* Task item *
Output nothing but the lines from the first line of the entries to the line with "Òpera en quatre", inclusive, exactly as they read.

++++++

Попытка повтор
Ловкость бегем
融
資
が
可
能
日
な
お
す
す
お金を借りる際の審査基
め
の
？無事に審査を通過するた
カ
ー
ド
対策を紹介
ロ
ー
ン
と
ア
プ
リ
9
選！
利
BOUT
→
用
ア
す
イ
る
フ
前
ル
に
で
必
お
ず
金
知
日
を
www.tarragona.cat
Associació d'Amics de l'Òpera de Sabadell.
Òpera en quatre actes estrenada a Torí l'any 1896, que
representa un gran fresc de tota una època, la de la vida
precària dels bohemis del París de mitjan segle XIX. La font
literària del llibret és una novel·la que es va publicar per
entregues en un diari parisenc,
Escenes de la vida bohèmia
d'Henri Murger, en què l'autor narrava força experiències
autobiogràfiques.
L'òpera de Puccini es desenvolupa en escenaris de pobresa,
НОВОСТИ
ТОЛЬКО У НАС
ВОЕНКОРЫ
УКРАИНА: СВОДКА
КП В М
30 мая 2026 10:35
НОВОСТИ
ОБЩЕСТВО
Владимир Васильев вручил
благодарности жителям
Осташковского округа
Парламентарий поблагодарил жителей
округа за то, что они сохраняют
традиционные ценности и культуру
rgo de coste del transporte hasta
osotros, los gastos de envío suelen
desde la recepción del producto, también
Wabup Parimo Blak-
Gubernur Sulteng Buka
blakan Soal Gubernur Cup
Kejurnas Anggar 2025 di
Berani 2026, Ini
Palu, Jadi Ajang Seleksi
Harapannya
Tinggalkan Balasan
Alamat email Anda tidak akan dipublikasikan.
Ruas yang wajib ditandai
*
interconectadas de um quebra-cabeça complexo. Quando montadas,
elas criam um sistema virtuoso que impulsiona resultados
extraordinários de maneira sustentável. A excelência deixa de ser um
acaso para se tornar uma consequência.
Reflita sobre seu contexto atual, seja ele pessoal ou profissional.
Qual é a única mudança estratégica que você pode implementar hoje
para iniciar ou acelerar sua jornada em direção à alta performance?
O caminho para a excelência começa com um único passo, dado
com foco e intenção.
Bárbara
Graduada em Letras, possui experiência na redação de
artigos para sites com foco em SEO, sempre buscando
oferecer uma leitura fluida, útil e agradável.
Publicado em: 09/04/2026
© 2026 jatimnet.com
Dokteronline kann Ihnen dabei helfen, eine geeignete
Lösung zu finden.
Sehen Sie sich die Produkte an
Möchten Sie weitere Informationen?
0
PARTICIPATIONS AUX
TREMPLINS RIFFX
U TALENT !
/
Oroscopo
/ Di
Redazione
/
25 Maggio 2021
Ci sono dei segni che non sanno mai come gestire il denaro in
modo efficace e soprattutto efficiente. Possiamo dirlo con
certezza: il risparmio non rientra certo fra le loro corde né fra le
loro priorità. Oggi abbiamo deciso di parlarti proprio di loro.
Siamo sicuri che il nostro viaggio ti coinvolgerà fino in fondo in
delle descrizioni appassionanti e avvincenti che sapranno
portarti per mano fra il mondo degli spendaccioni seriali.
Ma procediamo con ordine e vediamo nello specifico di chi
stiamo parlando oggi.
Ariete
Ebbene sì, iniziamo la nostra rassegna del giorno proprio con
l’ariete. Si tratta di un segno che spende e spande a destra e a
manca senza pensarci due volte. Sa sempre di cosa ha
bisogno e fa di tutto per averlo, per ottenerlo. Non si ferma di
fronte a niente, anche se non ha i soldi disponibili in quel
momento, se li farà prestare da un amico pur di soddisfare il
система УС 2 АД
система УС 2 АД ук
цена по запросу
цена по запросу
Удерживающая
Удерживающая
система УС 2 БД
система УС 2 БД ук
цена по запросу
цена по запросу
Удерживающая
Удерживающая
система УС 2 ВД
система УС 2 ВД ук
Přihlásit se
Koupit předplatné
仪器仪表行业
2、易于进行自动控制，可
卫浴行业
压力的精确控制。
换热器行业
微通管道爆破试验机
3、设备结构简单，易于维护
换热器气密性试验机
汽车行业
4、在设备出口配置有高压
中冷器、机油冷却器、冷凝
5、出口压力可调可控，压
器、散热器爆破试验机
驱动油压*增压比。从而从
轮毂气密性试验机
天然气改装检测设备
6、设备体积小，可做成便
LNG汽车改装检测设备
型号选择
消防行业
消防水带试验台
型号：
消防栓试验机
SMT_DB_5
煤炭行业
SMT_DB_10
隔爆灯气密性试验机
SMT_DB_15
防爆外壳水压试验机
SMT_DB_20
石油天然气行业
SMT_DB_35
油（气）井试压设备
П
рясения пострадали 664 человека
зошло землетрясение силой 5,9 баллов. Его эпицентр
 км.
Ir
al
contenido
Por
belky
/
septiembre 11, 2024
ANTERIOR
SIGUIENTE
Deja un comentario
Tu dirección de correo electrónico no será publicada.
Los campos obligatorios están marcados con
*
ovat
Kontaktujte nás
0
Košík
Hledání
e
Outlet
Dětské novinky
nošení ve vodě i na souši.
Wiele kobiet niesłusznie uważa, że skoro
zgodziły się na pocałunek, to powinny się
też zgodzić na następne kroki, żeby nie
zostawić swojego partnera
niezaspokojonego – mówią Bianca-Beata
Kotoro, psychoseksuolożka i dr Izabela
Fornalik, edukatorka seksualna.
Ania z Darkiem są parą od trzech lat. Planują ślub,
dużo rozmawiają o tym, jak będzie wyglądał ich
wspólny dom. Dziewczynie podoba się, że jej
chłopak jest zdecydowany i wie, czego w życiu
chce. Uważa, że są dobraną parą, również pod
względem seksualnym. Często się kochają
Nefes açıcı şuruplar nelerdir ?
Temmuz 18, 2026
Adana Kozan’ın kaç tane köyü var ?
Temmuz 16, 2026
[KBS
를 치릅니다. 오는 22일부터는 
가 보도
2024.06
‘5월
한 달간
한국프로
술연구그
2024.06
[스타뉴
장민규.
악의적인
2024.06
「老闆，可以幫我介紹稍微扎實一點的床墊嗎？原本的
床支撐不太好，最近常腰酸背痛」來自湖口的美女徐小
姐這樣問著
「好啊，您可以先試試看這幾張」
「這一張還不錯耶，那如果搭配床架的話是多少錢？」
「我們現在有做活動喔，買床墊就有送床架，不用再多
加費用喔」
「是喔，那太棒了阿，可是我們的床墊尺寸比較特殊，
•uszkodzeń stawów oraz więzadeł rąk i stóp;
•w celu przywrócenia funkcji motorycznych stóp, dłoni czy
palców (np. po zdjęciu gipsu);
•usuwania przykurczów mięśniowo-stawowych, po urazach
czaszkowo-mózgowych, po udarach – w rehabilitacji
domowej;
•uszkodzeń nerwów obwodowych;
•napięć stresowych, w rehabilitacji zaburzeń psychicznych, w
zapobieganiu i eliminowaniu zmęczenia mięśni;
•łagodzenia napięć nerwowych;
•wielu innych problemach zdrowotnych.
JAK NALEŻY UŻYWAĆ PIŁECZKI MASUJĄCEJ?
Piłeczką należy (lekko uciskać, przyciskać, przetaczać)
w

++++++

* Answer to this task *
Попытка повтор
Ловкость бегем
融
資
が
可
能
日
な
お
す
す
お金を借りる際の審査基
め
の
？無事に審査を通過するた
カ
ー
ド
対策を紹介
ロ
ー
ン
と
ア
プ
リ
9
選！
利
BOUT
→
用
ア
す
イ
る
フ
前
ル
に
で
必
お
ず
金
知
日
を
www.tarragona.cat
Associació d'Amics de l'Òpera de Sabadell.
Òpera en quatre actes estrenada a Torí l'any 1896, que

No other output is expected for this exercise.